Mas desta vez, quando diz a frase que insinua que amanhã fazemos anos de casados, estamos em frente a uma loja de malas. Fina como o Rato, aponta para a estante principal e diz: – Gosto muito daquela mala!
Ouço e comento com os meus botões: - É desta que vou acertar.
Sossegado ,iria passar na loja no dia seguinte, porque a estante estava cheia de malas iguais e todas…brancas!
Ah, é hoje! No fim do trabalho passo na loja e digo à senhora, apontando para a estante – Quero uma mala branca!

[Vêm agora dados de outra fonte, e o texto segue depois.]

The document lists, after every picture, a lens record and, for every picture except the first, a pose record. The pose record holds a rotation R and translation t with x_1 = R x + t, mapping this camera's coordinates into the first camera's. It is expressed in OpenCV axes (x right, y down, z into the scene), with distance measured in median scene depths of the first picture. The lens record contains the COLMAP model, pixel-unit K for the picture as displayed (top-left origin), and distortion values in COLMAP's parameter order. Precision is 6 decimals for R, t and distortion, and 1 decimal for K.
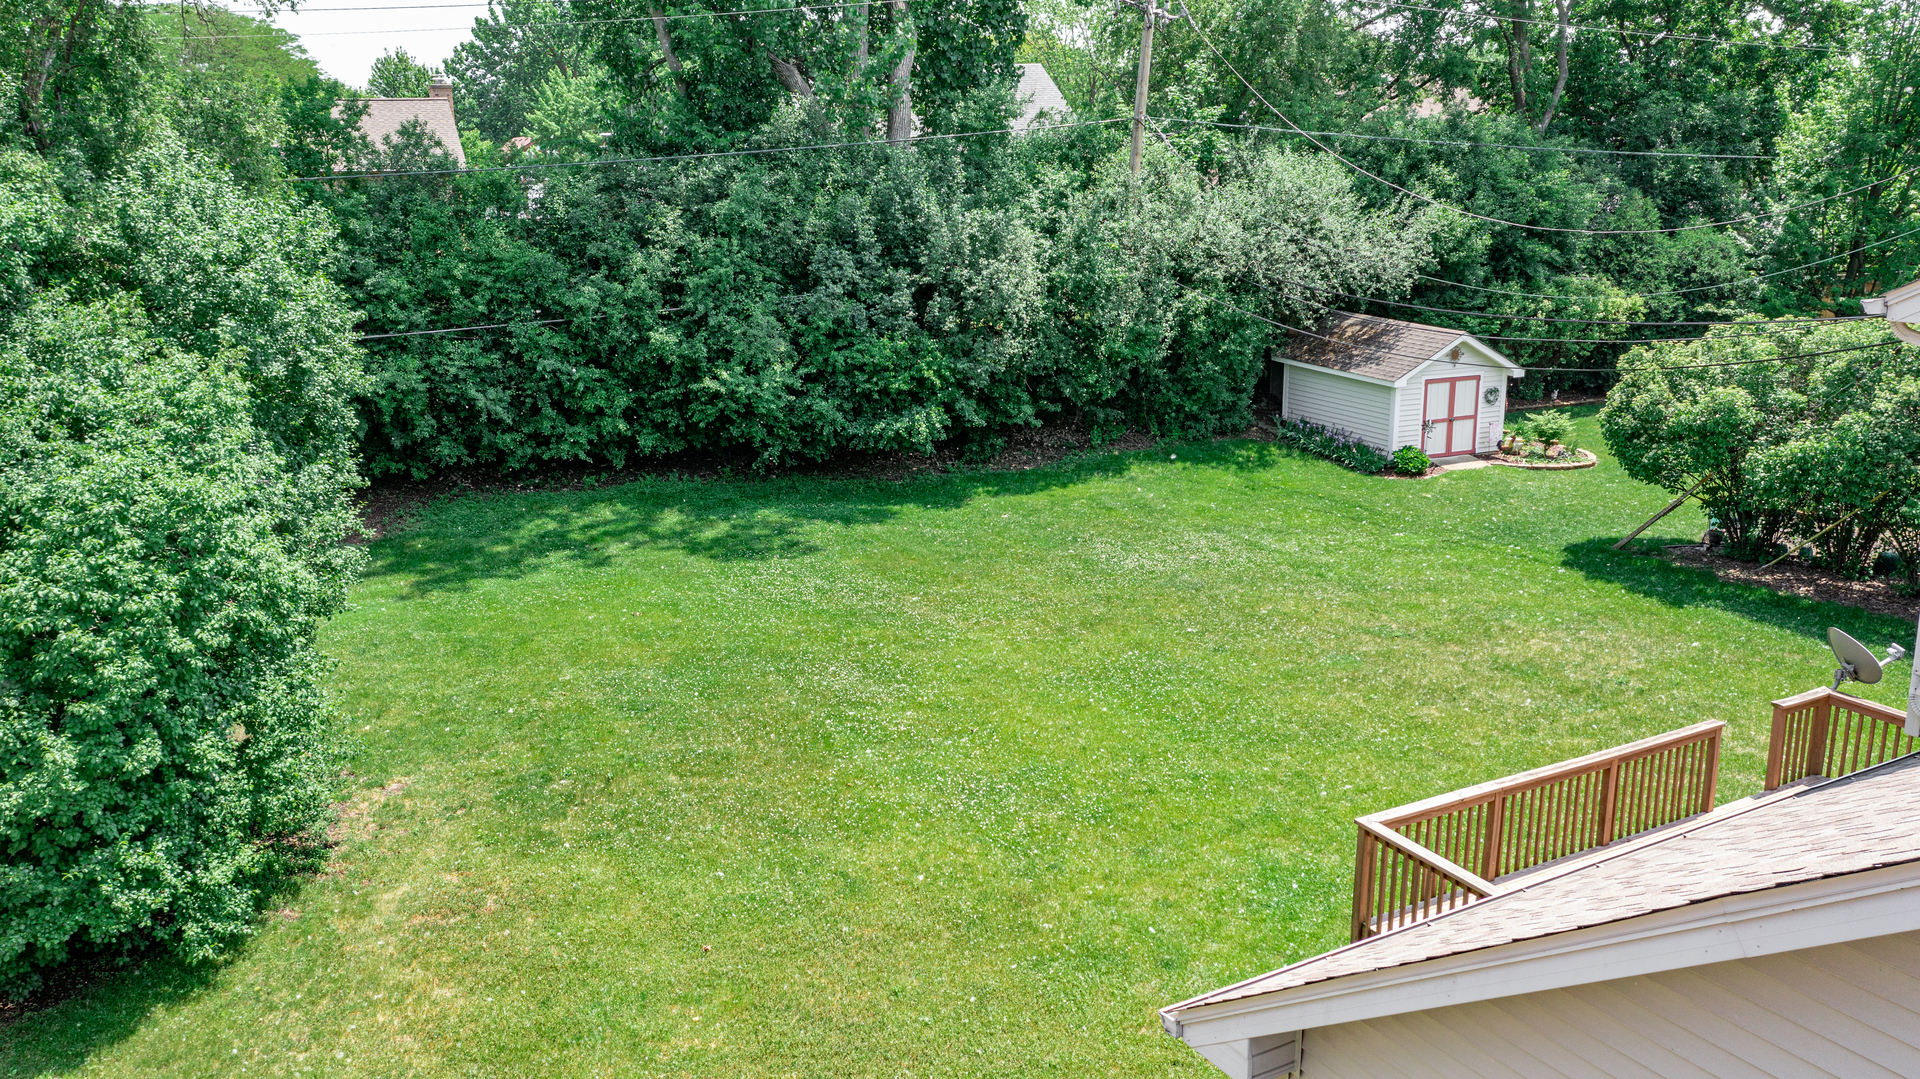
lens RADIAL K [[1610.7, 0, 964.1], [0, 1610.7, 529.5], [0, 0, 1]] dist [0.007917, -0.010233]
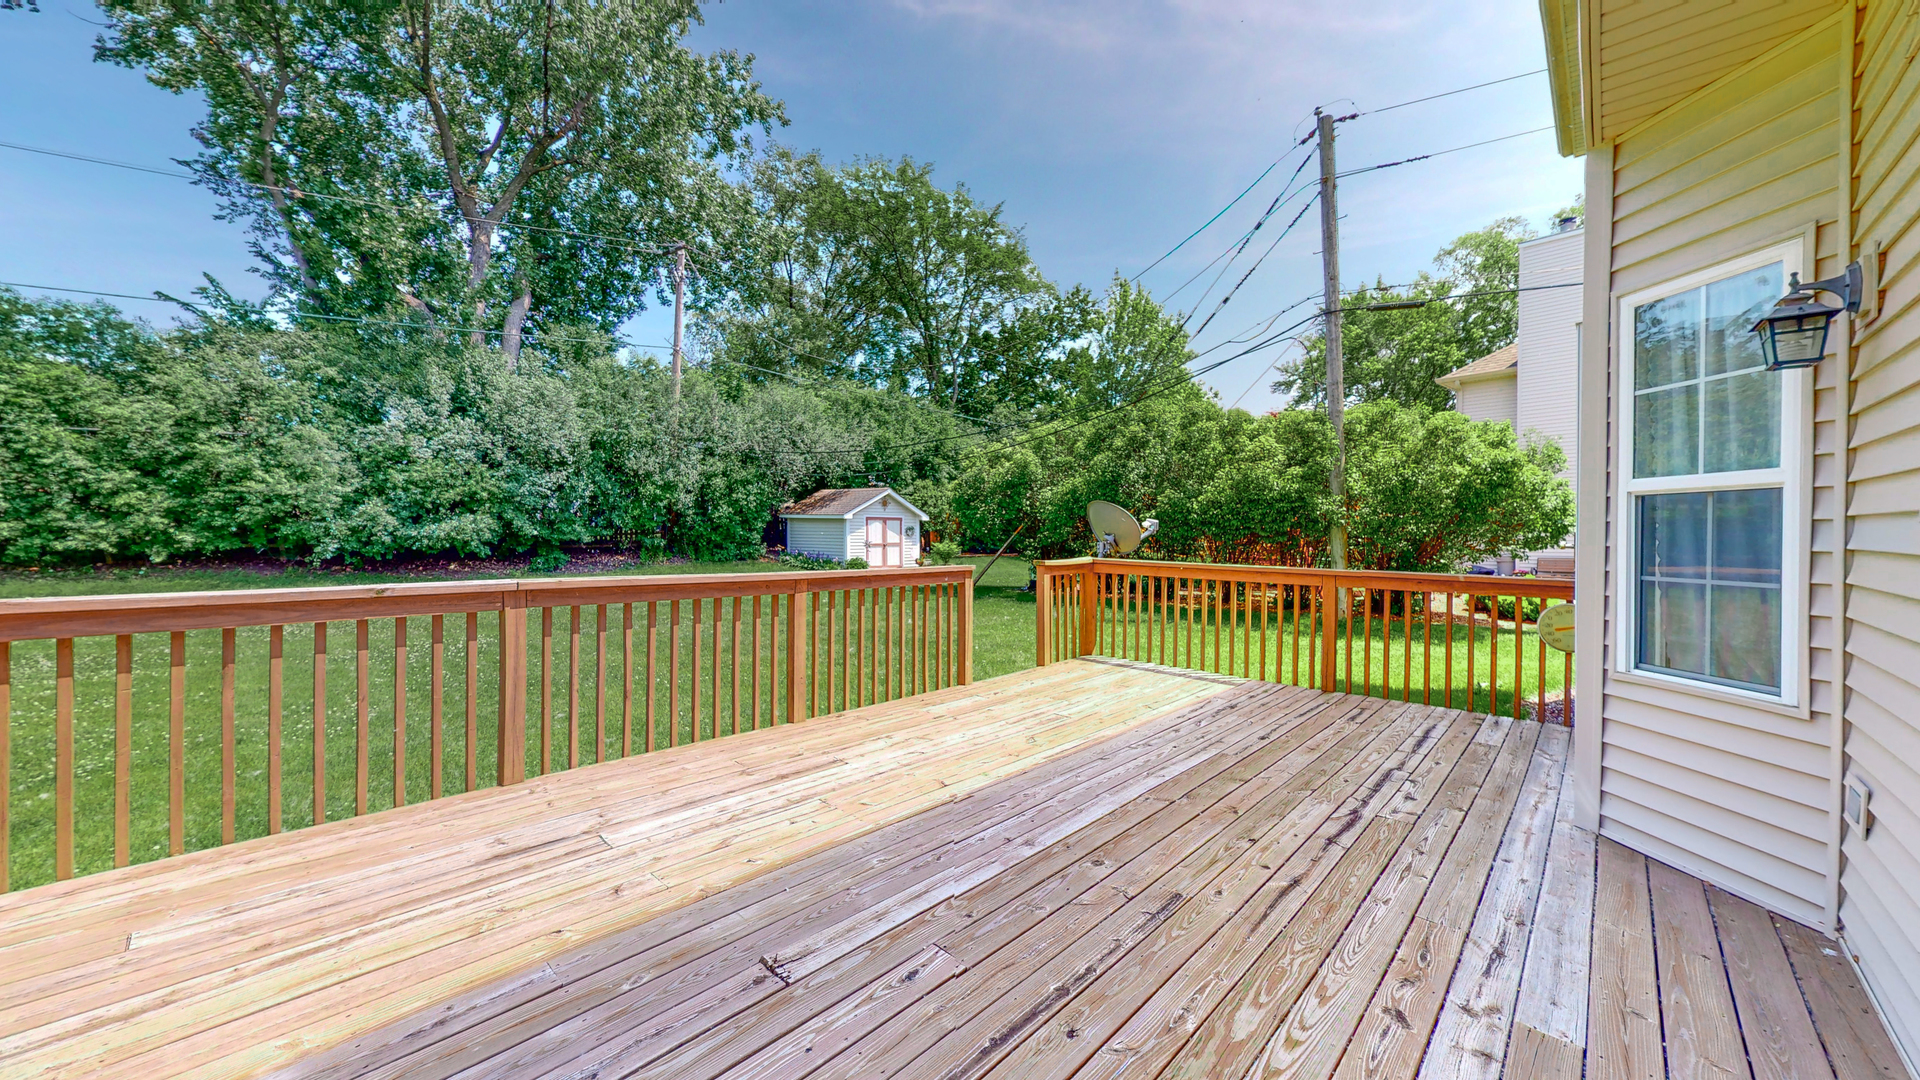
lens RADIAL K [[709.6, 0, 969.0], [0, 709.6, 540.0], [0, 0, 1]] dist [0.015923, 0.000315]
pose [[0.956471, 0.009199, 0.291681, 0.177492], [0.058257, 0.973366, -0.221731, 0.089128], [-0.285952, 0.229072, 0.930461, 0.322785]]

Sem eu perceber patavina, a senhora da loja em vez de tirar a que está mais à mão, tira a terceira mala, a contar da esquerda, da terceira prateleira!

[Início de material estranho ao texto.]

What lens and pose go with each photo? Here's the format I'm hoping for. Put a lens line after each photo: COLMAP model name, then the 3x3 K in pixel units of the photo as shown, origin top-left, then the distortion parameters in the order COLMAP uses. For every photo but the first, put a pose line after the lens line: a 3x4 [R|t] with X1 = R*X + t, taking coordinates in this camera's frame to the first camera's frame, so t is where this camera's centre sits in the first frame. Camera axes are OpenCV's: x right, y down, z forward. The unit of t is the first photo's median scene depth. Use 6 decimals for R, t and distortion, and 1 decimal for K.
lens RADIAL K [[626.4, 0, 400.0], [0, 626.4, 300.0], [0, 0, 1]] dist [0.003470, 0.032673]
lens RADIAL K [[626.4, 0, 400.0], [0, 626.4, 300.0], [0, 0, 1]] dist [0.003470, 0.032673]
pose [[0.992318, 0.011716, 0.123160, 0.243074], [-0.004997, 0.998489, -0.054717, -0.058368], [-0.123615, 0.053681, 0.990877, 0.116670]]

Ao pôr a mala num saco, eu peço:  – Embrulhe, por favor!
Dirijo-me para casa, com um sorriso de orelha a orelha. Quando chego a Cristina já está pronta para sairmos…vamos jantar fora.
- Morzinho, isto é para ti!
Ela sorri, adivinhando que a prenda é a mala que ela apontou na montra da loja.
- Pousa a prenda no quarto. Abro quando chegarmos! – diz-me
Possuido de ansiedade por, pela primeira vez em dezassete anos desde a loja dos trezentos,acertar numa prenda oferecida à minha mulher, peço-lhe: – Abre agora, abre, abre!
Perante a insistência ela tira o embrulho da saca, abre-o, e: – A mala é bonita, mas não era esta que eu queria! – diz-me.
- Ui, mas é a mala branca que apontaste na montra da loja!
- Eu apontei para a mala branco pérola, que estava ao lado da mala branco sujo, na quarta prateleira…tu trouxeste-me a mala branca!

Fui apontar o tom de branco que ela quer, para no dia seguinte passar na loja, para trocar!